(Saved entries)
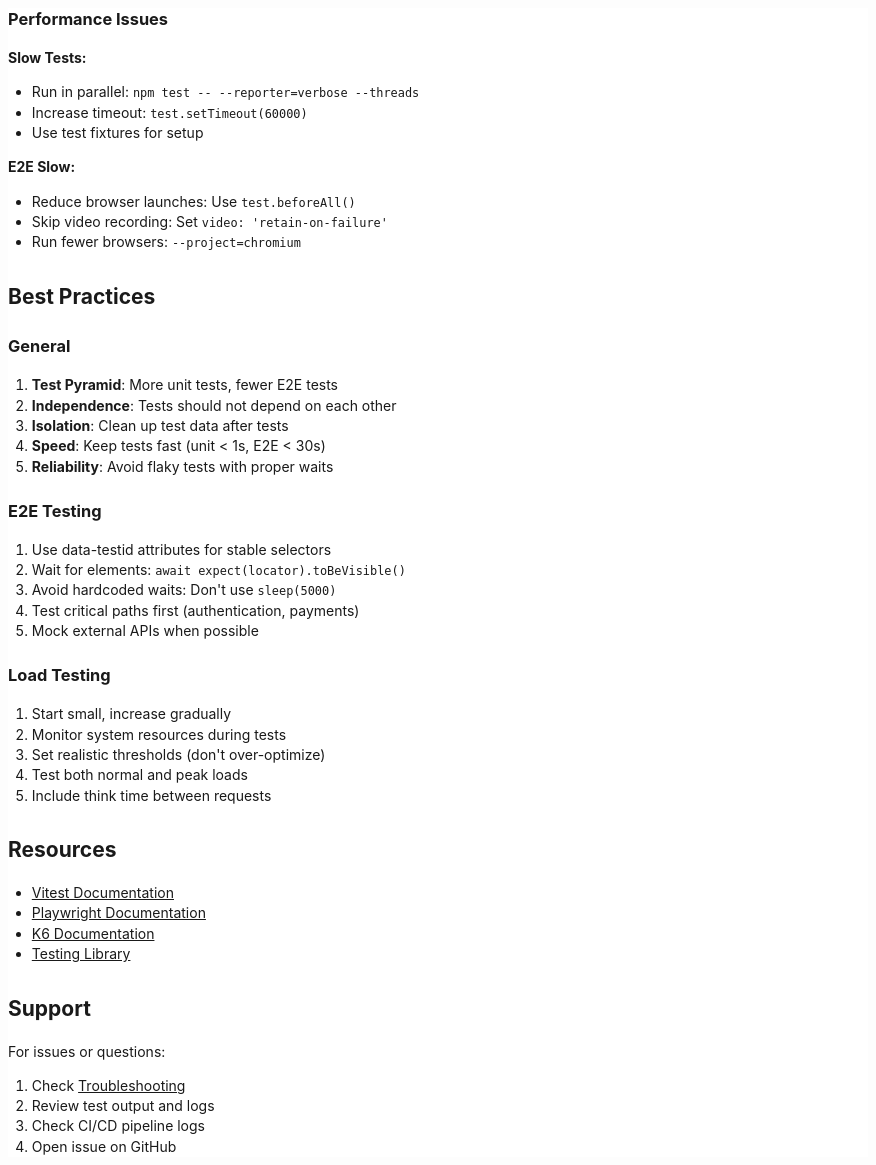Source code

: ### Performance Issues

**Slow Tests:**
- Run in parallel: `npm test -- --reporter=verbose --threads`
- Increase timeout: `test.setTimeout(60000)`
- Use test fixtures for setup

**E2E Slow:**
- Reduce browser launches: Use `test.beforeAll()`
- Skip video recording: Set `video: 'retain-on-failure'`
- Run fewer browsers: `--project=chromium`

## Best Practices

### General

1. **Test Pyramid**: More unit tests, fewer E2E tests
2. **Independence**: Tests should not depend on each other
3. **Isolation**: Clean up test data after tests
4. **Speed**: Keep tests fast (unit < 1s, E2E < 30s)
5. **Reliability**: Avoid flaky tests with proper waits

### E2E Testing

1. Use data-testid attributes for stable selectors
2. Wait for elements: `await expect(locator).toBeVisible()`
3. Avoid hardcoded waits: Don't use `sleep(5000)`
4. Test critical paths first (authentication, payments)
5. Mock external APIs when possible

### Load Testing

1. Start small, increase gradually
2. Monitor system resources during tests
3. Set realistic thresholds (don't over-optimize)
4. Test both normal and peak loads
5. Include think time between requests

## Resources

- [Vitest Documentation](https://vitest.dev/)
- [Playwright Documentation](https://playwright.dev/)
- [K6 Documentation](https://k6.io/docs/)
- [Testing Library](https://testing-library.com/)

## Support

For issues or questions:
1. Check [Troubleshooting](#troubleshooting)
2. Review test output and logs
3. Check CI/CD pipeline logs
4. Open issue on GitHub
* * *
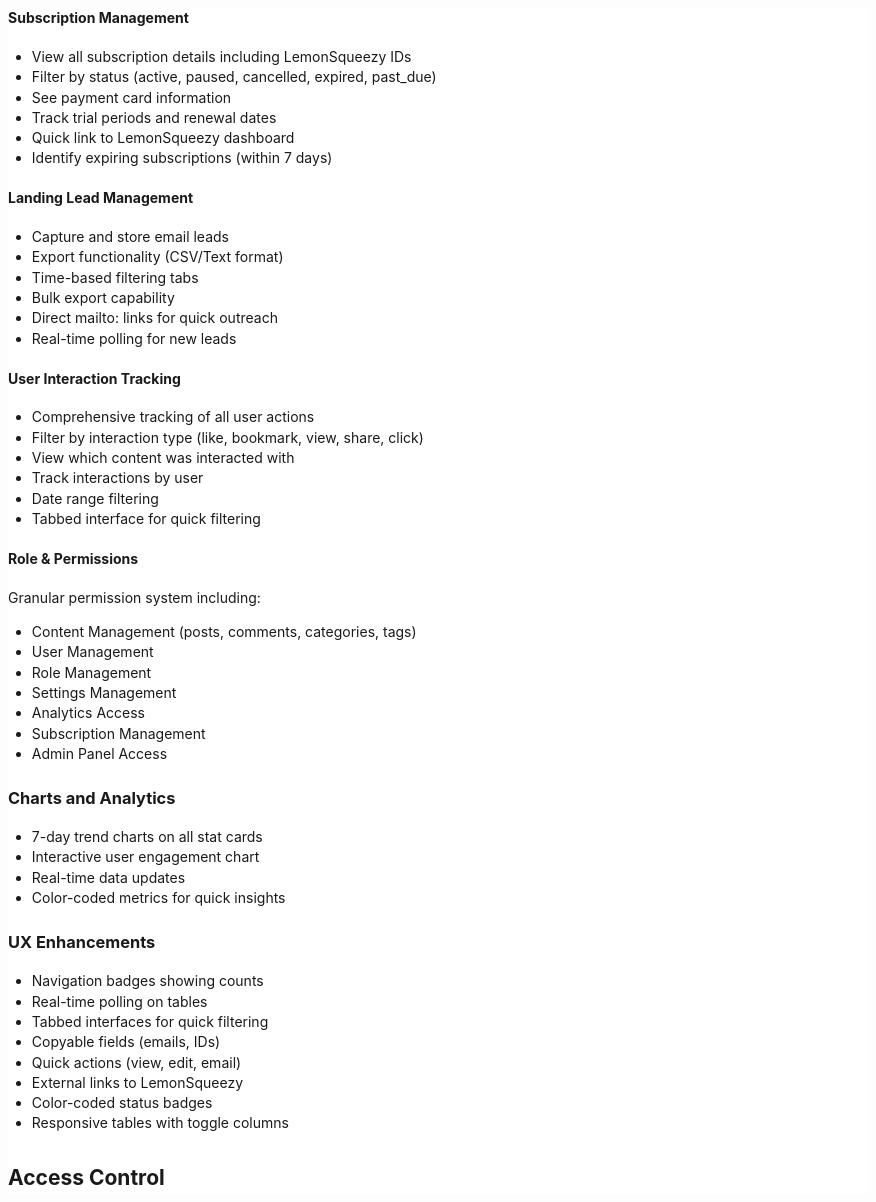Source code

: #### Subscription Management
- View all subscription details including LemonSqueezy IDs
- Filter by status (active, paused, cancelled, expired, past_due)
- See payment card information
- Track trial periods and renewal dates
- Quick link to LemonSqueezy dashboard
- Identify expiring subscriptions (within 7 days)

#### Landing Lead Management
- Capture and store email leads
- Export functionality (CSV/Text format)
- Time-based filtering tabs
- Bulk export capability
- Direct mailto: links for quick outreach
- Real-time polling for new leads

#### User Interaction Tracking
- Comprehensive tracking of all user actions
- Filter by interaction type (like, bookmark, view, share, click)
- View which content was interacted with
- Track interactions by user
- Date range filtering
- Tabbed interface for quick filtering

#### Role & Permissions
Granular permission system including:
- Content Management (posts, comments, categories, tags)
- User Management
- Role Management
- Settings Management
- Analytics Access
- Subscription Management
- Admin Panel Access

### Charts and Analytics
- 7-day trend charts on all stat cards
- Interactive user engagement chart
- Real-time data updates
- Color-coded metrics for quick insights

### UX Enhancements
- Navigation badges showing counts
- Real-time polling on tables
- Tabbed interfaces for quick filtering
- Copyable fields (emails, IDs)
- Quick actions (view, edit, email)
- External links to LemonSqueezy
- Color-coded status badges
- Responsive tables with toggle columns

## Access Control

[Exercise requirements] Go through the data above and copy each line that holds the word "including".

[Response below]
- View all subscription details including LemonSqueezy IDs
Granular permission system including:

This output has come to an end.